Benny’s Video, 1993, dir. Michael Haneke, Austria/Switzerland
Known for his bleak, unsettling portrayals of social mechanisms and violence, director Michael Haneke spins a twisted story of violent media consumption and the middle-class family in his thriller, Benny’s Video. Arno Frisch delivers an ice-cold, disturbing performance as Benny, a fourteen-year-old video enthusiast who repeatedly watches tapes depicting violent animal death. Amidst extended shots of the nuclear family’s mundane life, Benny eventually chooses to murder a stranger on film. Haneke lingers in discomfort, showing the murder tape in one static shot to dig into the darkness that violent media and emotional repression have on the human psyche. After a straight-faced Benny reveals his homicidal secret to his parents by playing the tape for them at the end of the second act, Haneke chooses to take an original spin on the “sociopathic, homicidal child” horror story. By making the parents’ reaction one of immoral concealment and family loyalty instead of horror and condemnation, Haneke reveals how the social expectations of the middle-class family unit can turn a blind eye to wrongdoing. You find yourself shivering as Benny’s father passively questions his son—”Did anybody see you together? Have you spoken to anyone about it?”—not out of concern for the victim, but out of self-preservation. Benny’s parents almost become the most interesting to study, as psychologically complex characters who will do anything to salvage their child’s future and a sense of peace. As a master at depictions of agonizing social dread, Haneke keeps your mind permanently stuck in front of Benny’s VCR, watching in the dark alongside the silent onlookers as the teenager shows proof of the unforgivable—at the ultimate family gathering gone wrong. – Casey Richards-Bradt
Benny’s Video is available to stream on HBO Max and The Criterion Channel.

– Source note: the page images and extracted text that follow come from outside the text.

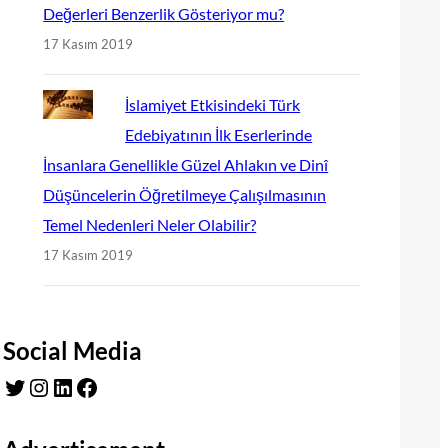
Değerleri Benzerlik Gösteriyor mu?
17 Kasım 2019
İslamiyet Etkisindeki Türk
Edebiyatının İlk Eserlerinde
İnsanlara Genellikle Güzel Ahlakın ve Dinî
Düşüncelerin Öğretilmeye Çalışılmasının
Temel Nedenleri Neler Olabilir?
17 Kasım 2019
Social Media
Twitter
Instagram
LinkedIn
Facebook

The Wedding Banquet, 1993, dir. Ang Lee, Taiwan/United States
The first of his “Father Knows Best” trilogy, Ang Lee’s The Wedding Banquet is a clever combination of the romantic comedy genre with transnational and intergenerational anxieties. The film follows a trio of a New York-based couple, Wai-Tung Gao (Winston Chao) and Simon (Mitchell Lichtenstein), and one of Wai-Tung’s tenets, Wei-Wei (May Chin), caught in a facade of romantic relationships. When Wai-Tung’s parents from mainland China come to visit, he pretends to be in a relationship with Wei-Wei to please his parents, who have pressured him to marry a Chinese woman. The Wedding Banquet shows Lee’s deftness at expanding the limits of genre film, as seen in films like Brokeback Mountain and Crouching Tiger, Hidden Dragon. The film has poignant and sentimental ideas of family dynamics and accepting cultural differences, culminating in stimulating material that is still beholden to the rom-com genre. Lee’s film was a breakout success of Asian- American cinema in the Nineties and the awards circuit, achieving honors including a nomination for the Academy Award for Best International Film and the Golden Bear award at the Berlin International Film Festival. Wedding Banquet is the product of a master filmmaker setting his gaze on an occasionally detested genre, and Lee’s film shows the heights that romantic comedies can achieve. – Julian Hart
The Wedding Banquet is available for streaming on Pluto TV and Tubi. It can also be rented or purchased on Vudu.